Day in the life: Leading a GP federation
Head of multi-practice provider GP Care Dr Phil Yates describes a typical day running the network
Profile: Dr Phil Yates
Role: Chair, GP Care, and a GP partner
Days worked per week: Five days, half at GP Care and the other half in clinical sessions
The alarm goes, but I may have been up in the night writing articles or thinking about work we’re trying to develop. I love the silence of those early hours and the uninterrupted chance to concentrate.
I’m in the office and have some quiet time before everyone arrives. I catch up with the latest news from websites and blogs – Pulse, King’s Fund and others. I forward interesting articles to others in the team.
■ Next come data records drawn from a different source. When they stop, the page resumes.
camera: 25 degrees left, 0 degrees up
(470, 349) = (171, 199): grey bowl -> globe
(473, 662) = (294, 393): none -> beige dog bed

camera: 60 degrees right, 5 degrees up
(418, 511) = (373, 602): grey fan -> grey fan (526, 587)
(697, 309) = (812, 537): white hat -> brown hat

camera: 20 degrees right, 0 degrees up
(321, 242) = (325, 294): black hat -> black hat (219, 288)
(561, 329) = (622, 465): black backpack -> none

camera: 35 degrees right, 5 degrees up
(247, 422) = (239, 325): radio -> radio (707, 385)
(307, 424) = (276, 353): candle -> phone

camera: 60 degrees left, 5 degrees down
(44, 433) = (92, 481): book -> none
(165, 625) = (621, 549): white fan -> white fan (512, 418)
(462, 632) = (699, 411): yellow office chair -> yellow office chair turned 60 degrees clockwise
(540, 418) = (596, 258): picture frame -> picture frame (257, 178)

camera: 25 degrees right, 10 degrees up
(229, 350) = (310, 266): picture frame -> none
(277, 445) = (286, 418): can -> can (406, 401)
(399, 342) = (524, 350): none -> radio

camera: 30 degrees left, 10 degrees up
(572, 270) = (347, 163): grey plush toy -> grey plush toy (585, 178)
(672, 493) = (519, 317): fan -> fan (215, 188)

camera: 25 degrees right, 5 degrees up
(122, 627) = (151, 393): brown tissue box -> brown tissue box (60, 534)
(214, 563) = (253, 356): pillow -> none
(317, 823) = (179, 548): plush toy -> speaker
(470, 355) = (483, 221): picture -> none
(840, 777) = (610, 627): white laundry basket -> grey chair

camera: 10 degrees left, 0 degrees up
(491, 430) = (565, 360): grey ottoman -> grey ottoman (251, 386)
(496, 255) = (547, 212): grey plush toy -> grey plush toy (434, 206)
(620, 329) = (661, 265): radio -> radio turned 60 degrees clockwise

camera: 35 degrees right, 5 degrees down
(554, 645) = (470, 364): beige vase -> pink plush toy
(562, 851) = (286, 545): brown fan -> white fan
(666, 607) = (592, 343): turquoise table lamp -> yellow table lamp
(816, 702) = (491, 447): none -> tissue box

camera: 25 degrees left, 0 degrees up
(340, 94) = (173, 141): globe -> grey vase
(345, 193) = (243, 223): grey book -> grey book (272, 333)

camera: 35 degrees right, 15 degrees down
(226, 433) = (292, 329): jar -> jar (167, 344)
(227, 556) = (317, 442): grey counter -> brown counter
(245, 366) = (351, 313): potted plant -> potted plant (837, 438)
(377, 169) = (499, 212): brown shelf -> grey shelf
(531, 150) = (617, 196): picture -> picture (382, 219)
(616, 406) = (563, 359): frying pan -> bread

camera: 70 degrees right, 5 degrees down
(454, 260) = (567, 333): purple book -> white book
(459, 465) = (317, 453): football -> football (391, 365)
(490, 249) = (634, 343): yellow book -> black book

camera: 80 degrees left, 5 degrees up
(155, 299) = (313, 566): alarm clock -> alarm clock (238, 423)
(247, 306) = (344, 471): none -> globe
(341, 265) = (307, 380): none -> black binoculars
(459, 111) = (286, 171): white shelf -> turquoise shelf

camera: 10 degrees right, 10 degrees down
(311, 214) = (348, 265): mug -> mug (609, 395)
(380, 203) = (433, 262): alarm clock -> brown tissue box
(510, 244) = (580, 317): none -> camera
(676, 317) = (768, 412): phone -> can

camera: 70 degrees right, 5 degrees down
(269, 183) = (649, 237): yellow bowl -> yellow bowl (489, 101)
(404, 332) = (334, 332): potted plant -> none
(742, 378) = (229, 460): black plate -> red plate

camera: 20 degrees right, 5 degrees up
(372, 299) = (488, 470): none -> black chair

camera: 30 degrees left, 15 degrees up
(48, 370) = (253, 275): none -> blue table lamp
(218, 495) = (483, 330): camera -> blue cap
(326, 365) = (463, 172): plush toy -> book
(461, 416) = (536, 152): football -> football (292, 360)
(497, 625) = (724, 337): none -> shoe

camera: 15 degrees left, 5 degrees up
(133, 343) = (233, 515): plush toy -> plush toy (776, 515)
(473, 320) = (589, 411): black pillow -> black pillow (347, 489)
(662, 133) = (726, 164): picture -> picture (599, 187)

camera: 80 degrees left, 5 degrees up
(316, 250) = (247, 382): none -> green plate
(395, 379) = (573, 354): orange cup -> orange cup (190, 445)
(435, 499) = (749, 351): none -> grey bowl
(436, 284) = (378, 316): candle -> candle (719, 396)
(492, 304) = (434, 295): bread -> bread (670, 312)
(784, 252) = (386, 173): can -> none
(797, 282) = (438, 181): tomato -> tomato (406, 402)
GP Care is a federation of 100 GP practices that have pooled resources and created a provider company. I was appointed chair in 2006.
Colleagues arrive. Whatever the level of their work, it’s important they know they’re valued and, as chair, I make a point of speaking to them if I can. I want empowered colleagues, not a hierarchy.
Today it’s the senior management team meeting with my CEO, director of business development, director of operations and HR director. We’re discussing four AQP contracts we’ve won – morale is high because of the wins, but delivery at the quality we aspire to will be a challenge. I rely heavily on the strength of others.
For me this teamwork is stimulating, having spent more than 30 years in one-to-one consultations.
I chat to my CEO and finalise the agenda for our monthly board meeting. The non-executive members need assurance about how a service will be delivered. Our strategy in the 2014/15 business plan goes to the board. We’ve refined it over three months, so hopefully it will be signed off.
I travel to our local foundation trust. I’ve arranged to see the lead cardiologist about ‘consultant link’ – an advice line that connects GPs to specialists to help support the patient and reduce referrals. The idea is to bridge the communications gulf between specialists and generalists, and I need to ask him whether the system working well for his team.
Our out-of-hours provider (which started life as a GP co-op) has invited me to an education event. It’s great to be there, but chatting with other GPs reinforces the view that practices are under huge strain.
I work as clinical lead for CKD; my daughter had a transplant so I have a clear interest. I’m taking a session at the GP update day in two weeks and make sure I include the latest guidance.
I attack my emails. Fantastic! The expedition company has confirmed my fundraising trek in the High Andes.
For years, I have used my spare time
to volunteer on expeditions. Recently I have volunteered in the Sahara, at the top of Kilimanjaro, on the Great Wall of China, at Everest Base Camp and on the Inca Trail.
Just in time for the train. I’m speaking at a CCG symposium. Bristol, like many other cities, wants to examine its options for setting up a GP provider company like GP Care and is comparing models that work elsewhere.
I can’t help thinking that federations will be ubiquitous in general practice in the near future.
I’m home. A glass of Rioja and Question Time is all I can handle now.
I would never have taken this role when my children were young. But now my wife can see how invigorated the role has made me and is accommodating. I haven’t had time to address today’s emails and correspondence, but I’ll do them early tomorrow morning.